Advisen Front Page News
- Monday, December 6, 2021
Nuclear verdicts continue to be fueled by sympathetic, and now angry, juries
Advisen
Nuclear verdicts continue to be fueled by sympathetic, and now angry, juries
By Chad Hemenway, Advisen
When it comes to large, “nuclear” settlements and verdicts, if there was any hope that the last year during a pandemic would give the pharmaceutical industry a reputational makeover, or that the public would continue seeing truckers as heroes, the answer is “an unequivocal no.”
“Nuclear verdicts are absolutely on the rise,” added Shari Beliltz, CEO of Shari Belitz Communications and a litigation consultant, during the Big Nasty Claims webinar sponsored by Allied World and hosted by Advisen, a Zywave company.
Belitz said the public – prospective jurors – have less trust in corporations and science, as seen in recent controversaries over lockdowns, mask and vaccine mandates, supply-chain frustration and the so-called great resignation.

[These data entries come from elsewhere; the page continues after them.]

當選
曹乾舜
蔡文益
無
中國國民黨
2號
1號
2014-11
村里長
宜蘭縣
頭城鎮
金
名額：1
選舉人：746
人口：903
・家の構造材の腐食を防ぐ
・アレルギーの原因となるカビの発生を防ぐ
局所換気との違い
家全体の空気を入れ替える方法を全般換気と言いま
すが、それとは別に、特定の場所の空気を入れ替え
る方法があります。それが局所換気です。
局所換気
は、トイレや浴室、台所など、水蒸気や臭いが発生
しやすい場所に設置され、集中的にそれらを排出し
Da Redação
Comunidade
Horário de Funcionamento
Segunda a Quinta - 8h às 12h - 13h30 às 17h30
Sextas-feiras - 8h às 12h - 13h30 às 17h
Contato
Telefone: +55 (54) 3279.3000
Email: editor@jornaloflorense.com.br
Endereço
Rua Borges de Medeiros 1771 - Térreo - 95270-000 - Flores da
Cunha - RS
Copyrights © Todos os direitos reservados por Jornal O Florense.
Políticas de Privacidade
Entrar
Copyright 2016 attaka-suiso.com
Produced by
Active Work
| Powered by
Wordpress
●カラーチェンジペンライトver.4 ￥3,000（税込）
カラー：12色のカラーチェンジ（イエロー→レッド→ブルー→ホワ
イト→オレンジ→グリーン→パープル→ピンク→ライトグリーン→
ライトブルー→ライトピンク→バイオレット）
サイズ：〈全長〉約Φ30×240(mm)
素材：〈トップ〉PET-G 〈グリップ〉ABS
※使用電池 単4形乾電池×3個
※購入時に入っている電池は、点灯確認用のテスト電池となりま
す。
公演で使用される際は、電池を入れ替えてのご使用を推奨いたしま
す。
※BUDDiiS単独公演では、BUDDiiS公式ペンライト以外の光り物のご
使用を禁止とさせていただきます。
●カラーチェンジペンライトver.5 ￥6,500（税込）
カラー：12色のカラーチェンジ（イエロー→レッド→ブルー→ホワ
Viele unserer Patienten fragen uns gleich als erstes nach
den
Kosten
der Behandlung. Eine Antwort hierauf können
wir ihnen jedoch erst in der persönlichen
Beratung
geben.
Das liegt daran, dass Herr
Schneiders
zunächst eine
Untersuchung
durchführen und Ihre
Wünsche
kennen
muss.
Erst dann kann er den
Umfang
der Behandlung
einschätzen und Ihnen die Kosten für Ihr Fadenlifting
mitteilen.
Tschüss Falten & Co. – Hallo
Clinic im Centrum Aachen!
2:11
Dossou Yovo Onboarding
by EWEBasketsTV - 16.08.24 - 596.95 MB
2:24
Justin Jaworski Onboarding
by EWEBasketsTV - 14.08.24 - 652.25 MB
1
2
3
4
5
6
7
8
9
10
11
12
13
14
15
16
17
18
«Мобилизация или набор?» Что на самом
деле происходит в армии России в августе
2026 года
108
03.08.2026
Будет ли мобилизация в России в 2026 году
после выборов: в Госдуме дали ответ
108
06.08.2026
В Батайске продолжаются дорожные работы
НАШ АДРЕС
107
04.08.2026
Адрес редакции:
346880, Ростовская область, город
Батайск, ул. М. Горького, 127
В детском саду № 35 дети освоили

Fear is guiding emotional reactions and decisions following the pandemic as was observed following events such as 9/11 or catastrophic hurricanes. As a result, juries are “more likely to punish defendants,” with large awards also influenced by increases from inflation and the rising cost of a single fatality, Belitz said.
Evidenced by social media and the news, Americans are “on edge,” added Robert Tyson Jr., managing partner of Tyson & Mendes. “The last thing you want deciding your case are edgy people prone to be scared and angry.”
Tapping this anger – in addition to sympathy – is a newer strategy by plaintiffs’ attorneys, said Tyson.
“Nothing gets a case to a nuclear verdict like anger,” he said. “They are trying to get the jury angry at us.”
The manner in which cases are defended doesn’t help, added Timothy Capowski of Shaub Ahmuty Citrin & Spratt’s Litigation/Appellate Strategy & Advocacy Group. Capowski said discovery and strategy often begin with defense counsel from insurers within the primary level of an insurance tower but they are not necessarily “eager to defend a case well out of its range.”
“The parties with the most to lose (excess carriers) have the least control,” Capowski said. Then, late in the case, attorneys from the excess layers of insurance are forced to fill holes in discovery and strategy.
“Ultimately no matter how good they are, the outcome is never as good as if they’d been handling the case since its inception,” said Capowski, who added that the optics of the 11th-hour change in counsel look bad to the jury, and lead it to think there must be problems with the defense.
To stop the proliferation of nuclear verdicts, Belitz said success begins with deposition preparation, mock trials, and storytelling development.
“We do not win cases at trial,” she said. “We win them in sweatpants, getting ready to prep a witness. They are won through early grunt work. The better your witness performs, the more leverage you have in a case.”
Clients need to be prepared to answer lines of questions meant to appeal to the jury’s anger and sympathy, Belitz said.
The panel said one disadvantage from the defense side is the fact plaintiffs’ attorneys regularly share tactics. Capowski said defense attorneys should “take a cue from the plaintiffs’ bar” and “stop hoarding” information.